======== Exercise material ========

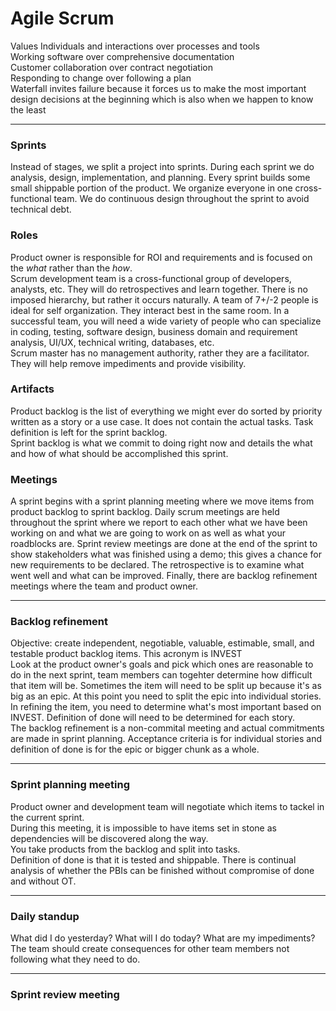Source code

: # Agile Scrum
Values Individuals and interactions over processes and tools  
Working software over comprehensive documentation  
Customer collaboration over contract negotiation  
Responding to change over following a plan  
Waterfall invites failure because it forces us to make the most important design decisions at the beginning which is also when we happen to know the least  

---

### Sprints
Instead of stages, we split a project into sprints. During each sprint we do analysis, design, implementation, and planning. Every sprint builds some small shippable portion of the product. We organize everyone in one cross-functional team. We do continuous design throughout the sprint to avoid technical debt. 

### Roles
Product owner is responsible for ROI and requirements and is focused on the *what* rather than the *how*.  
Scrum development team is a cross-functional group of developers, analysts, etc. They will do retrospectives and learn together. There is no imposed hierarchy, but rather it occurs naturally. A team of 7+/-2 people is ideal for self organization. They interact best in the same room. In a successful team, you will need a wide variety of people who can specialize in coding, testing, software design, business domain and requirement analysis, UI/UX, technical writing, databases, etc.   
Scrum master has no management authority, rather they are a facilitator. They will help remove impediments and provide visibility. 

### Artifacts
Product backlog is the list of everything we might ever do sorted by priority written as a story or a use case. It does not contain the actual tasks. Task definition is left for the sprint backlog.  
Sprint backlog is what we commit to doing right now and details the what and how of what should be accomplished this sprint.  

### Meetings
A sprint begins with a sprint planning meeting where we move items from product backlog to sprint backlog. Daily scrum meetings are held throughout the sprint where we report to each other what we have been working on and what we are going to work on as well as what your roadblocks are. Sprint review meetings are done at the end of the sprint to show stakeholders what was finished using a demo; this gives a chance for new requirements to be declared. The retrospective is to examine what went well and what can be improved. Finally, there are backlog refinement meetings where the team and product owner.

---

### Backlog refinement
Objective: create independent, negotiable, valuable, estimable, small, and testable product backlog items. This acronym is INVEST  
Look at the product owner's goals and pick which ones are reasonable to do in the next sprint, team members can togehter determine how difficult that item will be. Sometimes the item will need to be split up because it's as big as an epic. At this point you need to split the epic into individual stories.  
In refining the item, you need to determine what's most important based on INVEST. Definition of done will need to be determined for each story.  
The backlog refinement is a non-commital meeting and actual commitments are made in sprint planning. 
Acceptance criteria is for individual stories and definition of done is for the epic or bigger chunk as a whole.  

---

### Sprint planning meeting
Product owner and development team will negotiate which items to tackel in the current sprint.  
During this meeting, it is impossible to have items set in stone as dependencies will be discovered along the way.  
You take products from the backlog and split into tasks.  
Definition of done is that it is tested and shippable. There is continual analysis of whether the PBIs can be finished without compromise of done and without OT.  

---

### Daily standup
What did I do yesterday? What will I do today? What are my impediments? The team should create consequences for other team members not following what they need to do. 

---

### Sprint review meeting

========

Please extract every line above word for word, leaving the pictures out of your answer.

Source code

: # Agile Scrum
Values Individuals and interactions over processes and tools  
Working software over comprehensive documentation  
Customer collaboration over contract negotiation  
Responding to change over following a plan  
Waterfall invites failure because it forces us to make the most important design decisions at the beginning which is also when we happen to know the least  

---

### Sprints
Instead of stages, we split a project into sprints. During each sprint we do analysis, design, implementation, and planning. Every sprint builds some small shippable portion of the product. We organize everyone in one cross-functional team. We do continuous design throughout the sprint to avoid technical debt. 

### Roles
Product owner is responsible for ROI and requirements and is focused on the *what* rather than the *how*.  
Scrum development team is a cross-functional group of developers, analysts, etc. They will do retrospectives and learn together. There is no imposed hierarchy, but rather it occurs naturally. A team of 7+/-2 people is ideal for self organization. They interact best in the same room. In a successful team, you will need a wide variety of people who can specialize in coding, testing, software design, business domain and requirement analysis, UI/UX, technical writing, databases, etc.   
Scrum master has no management authority, rather they are a facilitator. They will help remove impediments and provide visibility. 

### Artifacts
Product backlog is the list of everything we might ever do sorted by priority written as a story or a use case. It does not contain the actual tasks. Task definition is left for the sprint backlog.  
Sprint backlog is what we commit to doing right now and details the what and how of what should be accomplished this sprint.  

### Meetings
A sprint begins with a sprint planning meeting where we move items from product backlog to sprint backlog. Daily scrum meetings are held throughout the sprint where we report to each other what we have been working on and what we are going to work on as well as what your roadblocks are. Sprint review meetings are done at the end of the sprint to show stakeholders what was finished using a demo; this gives a chance for new requirements to be declared. The retrospective is to examine what went well and what can be improved. Finally, there are backlog refinement meetings where the team and product owner.

---

### Backlog refinement
Objective: create independent, negotiable, valuable, estimable, small, and testable product backlog items. This acronym is INVEST  
Look at the product owner's goals and pick which ones are reasonable to do in the next sprint, team members can togehter determine how difficult that item will be. Sometimes the item will need to be split up because it's as big as an epic. At this point you need to split the epic into individual stories.  
In refining the item, you need to determine what's most important based on INVEST. Definition of done will need to be determined for each story.  
The backlog refinement is a non-commital meeting and actual commitments are made in sprint planning. 
Acceptance criteria is for individual stories and definition of done is for the epic or bigger chunk as a whole.  

---

### Sprint planning meeting
Product owner and development team will negotiate which items to tackel in the current sprint.  
During this meeting, it is impossible to have items set in stone as dependencies will be discovered along the way.  
You take products from the backlog and split into tasks.  
Definition of done is that it is tested and shippable. There is continual analysis of whether the PBIs can be finished without compromise of done and without OT.  

---

### Daily standup
What did I do yesterday? What will I do today? What are my impediments? The team should create consequences for other team members not following what they need to do. 

---

### Sprint review meeting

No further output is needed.